**Activity**
Find the line containing "Test bereits eingesetzt." in the listing below. Repeat it exactly, along with each following line up to and including the one containing "Einige Apotheken bestellen".

**Material supplied**

◇ ◇ ◇ ◇

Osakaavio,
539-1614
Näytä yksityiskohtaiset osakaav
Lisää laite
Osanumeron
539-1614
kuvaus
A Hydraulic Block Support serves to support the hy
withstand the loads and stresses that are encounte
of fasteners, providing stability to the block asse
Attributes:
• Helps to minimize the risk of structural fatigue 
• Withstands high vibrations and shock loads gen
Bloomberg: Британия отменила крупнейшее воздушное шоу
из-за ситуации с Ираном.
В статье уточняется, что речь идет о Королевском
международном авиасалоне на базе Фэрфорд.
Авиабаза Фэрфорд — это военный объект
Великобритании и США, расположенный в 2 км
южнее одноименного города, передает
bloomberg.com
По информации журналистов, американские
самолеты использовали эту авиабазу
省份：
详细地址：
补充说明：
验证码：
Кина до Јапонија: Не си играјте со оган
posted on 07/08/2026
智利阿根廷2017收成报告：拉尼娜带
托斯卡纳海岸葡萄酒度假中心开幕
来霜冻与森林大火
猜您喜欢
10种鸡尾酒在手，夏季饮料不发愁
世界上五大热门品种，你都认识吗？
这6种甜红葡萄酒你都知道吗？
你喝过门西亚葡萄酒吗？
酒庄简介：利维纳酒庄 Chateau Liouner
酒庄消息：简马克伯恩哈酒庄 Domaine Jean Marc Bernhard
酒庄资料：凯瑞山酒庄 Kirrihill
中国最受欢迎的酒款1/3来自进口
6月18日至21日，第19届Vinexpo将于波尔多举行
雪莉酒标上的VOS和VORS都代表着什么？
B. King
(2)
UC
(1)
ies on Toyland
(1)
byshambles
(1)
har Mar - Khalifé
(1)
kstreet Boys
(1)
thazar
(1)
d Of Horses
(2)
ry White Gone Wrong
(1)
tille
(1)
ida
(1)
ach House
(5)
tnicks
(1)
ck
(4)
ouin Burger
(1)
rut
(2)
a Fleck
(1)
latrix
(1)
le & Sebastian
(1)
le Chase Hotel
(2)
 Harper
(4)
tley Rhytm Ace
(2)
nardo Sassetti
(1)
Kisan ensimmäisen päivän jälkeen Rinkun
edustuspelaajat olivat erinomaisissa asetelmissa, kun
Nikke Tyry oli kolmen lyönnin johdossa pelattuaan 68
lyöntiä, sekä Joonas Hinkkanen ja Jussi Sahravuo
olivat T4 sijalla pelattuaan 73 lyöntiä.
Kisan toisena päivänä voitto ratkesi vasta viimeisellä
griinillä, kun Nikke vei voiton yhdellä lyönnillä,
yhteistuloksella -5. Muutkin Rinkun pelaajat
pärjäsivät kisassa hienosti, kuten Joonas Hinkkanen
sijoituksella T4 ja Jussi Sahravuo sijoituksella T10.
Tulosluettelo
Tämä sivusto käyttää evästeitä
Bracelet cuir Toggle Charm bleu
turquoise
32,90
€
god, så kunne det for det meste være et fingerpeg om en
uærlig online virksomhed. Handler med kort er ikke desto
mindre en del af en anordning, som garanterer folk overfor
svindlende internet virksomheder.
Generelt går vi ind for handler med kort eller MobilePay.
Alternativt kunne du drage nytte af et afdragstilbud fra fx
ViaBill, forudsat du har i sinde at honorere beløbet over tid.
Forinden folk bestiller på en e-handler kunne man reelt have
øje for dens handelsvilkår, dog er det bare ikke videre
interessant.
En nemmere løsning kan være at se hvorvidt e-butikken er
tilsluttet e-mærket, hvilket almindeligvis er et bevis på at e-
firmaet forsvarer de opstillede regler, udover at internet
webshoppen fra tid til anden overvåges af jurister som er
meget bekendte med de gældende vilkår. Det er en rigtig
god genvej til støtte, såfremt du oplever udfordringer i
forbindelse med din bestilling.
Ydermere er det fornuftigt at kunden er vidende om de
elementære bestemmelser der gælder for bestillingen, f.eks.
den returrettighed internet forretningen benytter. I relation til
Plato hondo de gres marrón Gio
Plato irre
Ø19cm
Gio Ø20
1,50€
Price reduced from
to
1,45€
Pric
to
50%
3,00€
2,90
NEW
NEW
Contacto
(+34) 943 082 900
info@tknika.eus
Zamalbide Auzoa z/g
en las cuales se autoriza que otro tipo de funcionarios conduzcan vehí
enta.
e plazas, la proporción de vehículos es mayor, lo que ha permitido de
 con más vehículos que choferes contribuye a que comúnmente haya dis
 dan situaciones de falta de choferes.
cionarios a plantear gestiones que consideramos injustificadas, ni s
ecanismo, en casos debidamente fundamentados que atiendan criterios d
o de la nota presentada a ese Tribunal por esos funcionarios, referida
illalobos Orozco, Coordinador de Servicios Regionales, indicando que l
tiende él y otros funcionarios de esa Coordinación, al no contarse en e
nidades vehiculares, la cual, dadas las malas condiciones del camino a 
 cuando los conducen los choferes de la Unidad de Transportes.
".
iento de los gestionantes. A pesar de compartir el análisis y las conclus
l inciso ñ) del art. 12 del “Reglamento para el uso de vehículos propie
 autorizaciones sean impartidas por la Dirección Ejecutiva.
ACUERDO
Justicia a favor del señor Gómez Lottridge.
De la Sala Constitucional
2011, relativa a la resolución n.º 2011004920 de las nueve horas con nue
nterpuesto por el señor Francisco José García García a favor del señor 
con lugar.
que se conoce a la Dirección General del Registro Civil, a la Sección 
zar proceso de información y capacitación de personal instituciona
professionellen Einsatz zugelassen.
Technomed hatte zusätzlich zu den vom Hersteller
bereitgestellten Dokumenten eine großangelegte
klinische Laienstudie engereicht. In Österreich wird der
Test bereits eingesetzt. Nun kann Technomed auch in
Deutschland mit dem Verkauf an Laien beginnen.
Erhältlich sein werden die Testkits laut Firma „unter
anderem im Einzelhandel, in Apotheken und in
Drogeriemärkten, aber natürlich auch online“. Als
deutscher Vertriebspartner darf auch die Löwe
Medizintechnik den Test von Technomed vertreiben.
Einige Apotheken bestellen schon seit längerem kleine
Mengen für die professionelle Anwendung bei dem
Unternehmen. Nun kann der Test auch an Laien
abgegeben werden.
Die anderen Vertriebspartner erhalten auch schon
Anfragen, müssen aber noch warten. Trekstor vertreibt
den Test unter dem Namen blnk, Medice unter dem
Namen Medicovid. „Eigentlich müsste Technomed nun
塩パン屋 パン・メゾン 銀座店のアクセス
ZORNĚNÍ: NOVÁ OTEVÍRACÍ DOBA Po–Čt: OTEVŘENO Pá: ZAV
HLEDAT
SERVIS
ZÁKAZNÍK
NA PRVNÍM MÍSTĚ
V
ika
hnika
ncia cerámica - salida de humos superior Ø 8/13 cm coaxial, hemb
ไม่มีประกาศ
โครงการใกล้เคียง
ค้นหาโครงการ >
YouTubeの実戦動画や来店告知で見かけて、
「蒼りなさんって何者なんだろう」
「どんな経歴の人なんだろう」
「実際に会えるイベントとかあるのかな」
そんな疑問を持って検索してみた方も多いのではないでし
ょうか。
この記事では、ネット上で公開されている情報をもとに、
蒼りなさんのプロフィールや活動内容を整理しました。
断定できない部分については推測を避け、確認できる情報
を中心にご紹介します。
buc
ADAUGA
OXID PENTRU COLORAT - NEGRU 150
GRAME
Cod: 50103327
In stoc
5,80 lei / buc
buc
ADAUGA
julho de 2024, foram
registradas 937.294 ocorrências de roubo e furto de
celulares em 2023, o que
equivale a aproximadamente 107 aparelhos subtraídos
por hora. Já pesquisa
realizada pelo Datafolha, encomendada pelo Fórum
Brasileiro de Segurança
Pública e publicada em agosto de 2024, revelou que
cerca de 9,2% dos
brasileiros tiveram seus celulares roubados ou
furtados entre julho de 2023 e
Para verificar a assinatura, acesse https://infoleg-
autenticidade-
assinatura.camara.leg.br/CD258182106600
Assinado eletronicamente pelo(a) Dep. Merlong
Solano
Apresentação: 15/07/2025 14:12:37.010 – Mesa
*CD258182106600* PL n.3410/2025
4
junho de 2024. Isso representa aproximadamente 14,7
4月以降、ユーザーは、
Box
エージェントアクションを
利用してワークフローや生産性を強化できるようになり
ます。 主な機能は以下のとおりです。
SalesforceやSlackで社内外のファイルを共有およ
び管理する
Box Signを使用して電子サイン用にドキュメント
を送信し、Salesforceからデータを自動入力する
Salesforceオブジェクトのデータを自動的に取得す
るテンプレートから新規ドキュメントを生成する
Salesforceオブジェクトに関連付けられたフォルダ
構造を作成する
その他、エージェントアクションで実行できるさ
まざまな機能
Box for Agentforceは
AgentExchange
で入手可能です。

◇ ◇ ◇ ◇

**Answer space**
Test bereits eingesetzt. Nun kann Technomed auch in
Deutschland mit dem Verkauf an Laien beginnen.
Erhältlich sein werden die Testkits laut Firma „unter
anderem im Einzelhandel, in Apotheken und in
Drogeriemärkten, aber natürlich auch online“. Als
deutscher Vertriebspartner darf auch die Löwe
Medizintechnik den Test von Technomed vertreiben.
Einige Apotheken bestellen schon seit längerem kleine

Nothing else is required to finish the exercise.